Translate char as core::ffi::c_char instead of u8 by lucic71 · Pull Request #194 · Cpp2Rust/cpp2rust

lucic71 · 2026-06-13T19:02:32Z

Translates char as c_char instead of u8 in both unsafe and refcount. It uses core:ffi::c_char instead of libc::c_char so that refcount is not dependent on libc.

This contains:

change all rules and libcc2rs to use c_char instead of u8
use c_char instead of u8 in mapper and VisitBuiltinType
use c_char in argv for both unsafe and refcount
delete the IsCharPointerFieldFromLibc and IsCharArrayFieldFromLibc hacks
use the edition 2024 c"" syntax to define c_char compatible string literals
use libcc2rs::char_array to define c_char array of characters
use getTypedLiteral to write 0 as c_char (correct) instead of 0_c_char (incorrect)
use reinterpret_cast between char and unsigned char in VisitExplicitCastExpr and BuildFnAdapter
reinterpret all remaining bytes instead of one object in PtrKind::Reinterpreted

I wanted to split each of them in a separate PR, however in isolation they don't work. So I had to pack them together.

9 is a bug that I encountered during the u8 -> c_char change. brunsli does reinterpret_cast<uint8_t>(string.data()). string.data() returns a char (c_char) and uint8_t is translated as u8. This means that the following fast-path in Ptr::reinterprete_cast is skipped and a real reinterpret takes place:

https://github.com/Cpp2Rust/cpp2rust/blob/master/libcc2rs/src/rc.rs#L389-L392

Later, brunsli passes the reinterpreted pointer to the unsafe brotli ffi. In the previous version of StrongPtr::deref/PtrKind::with_mut/PtrKind::with we only materialized one u8 from c_char, meaning that the brotli ffi received a single u8 and a size > 1, resulting in OOB. The current code materializes the entire remaining bytes of the source pointer.

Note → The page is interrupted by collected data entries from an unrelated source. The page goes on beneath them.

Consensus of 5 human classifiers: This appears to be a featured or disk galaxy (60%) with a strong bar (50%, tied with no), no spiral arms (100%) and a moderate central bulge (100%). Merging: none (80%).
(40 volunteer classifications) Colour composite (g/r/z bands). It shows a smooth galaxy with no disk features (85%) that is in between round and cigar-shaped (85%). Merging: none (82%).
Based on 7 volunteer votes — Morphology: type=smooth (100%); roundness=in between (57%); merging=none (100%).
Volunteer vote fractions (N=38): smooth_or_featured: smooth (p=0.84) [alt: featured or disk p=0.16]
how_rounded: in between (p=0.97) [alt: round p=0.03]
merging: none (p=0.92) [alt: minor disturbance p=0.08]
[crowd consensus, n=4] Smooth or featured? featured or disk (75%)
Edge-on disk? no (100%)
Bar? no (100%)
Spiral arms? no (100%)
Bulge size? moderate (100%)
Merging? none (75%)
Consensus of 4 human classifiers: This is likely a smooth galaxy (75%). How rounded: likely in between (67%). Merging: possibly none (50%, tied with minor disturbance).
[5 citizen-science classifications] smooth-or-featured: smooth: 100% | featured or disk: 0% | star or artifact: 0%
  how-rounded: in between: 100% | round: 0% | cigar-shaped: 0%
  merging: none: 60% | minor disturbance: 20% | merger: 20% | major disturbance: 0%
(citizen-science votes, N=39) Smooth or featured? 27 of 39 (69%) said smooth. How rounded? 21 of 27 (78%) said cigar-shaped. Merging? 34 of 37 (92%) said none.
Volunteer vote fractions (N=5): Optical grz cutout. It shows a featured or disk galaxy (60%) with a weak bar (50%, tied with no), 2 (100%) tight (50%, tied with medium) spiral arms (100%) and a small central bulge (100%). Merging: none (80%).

This problem only appears because we interact with the unsafe ffi. In safe code, it's fine to materialize only one element because all our Ptr APIs work on element boundary, e.g. write/read. I expect 9 to be a temporary solution until we replace the unsafe brotli ffi with a safe brotli crate.

…nal alloc

lucic71 · 2026-06-22T17:45:19Z

@nunoplopes this is ready for review

nunoplopes · 2026-06-24T08:02:21Z

What's the advantage of using c_char vs u8? The code seems a lot more verbose and less idiomatic. Refcount should not use c_char.

lucic71 · 2026-06-24T08:32:44Z

What's the advantage of using c_char vs u8? The code seems a lot more verbose and less idiomatic. Refcount should not use c_char.

u8 is incompatible with char* or char[] from libc or FFI. We use u8 while libc and FFI use c_char (typedef over i8). The job of IsCharPointerFieldFromLibc and IsCharArrayFieldFromLibc was to workaround this discrepancy. I deleted both functions now.

We can use c_char instead of core:ffi::c_char to make the code less verbose and more idiomatic.

It's ok for refcount to use c_char. core::ffi::c_char does not depend on libc and c_char is the correct and portable solution, consider the following code:

#include <cassert>
int main() {
    char a = -2;
    char b = 1;
    assert(a + b == -1);
    return 0;
}

With the u8 translation this fails. With the c_char translation, this is ok.

nunoplopes · 2026-06-24T09:40:30Z

I disagree. I don't think core:ffi::c_char is more idiomatic. Native Rust code does not use that.
The sign of char is platform dependent. It's true that in x86 it's signed (so equivalent to i8). On ARM it's often unsigned (equivalent to u8).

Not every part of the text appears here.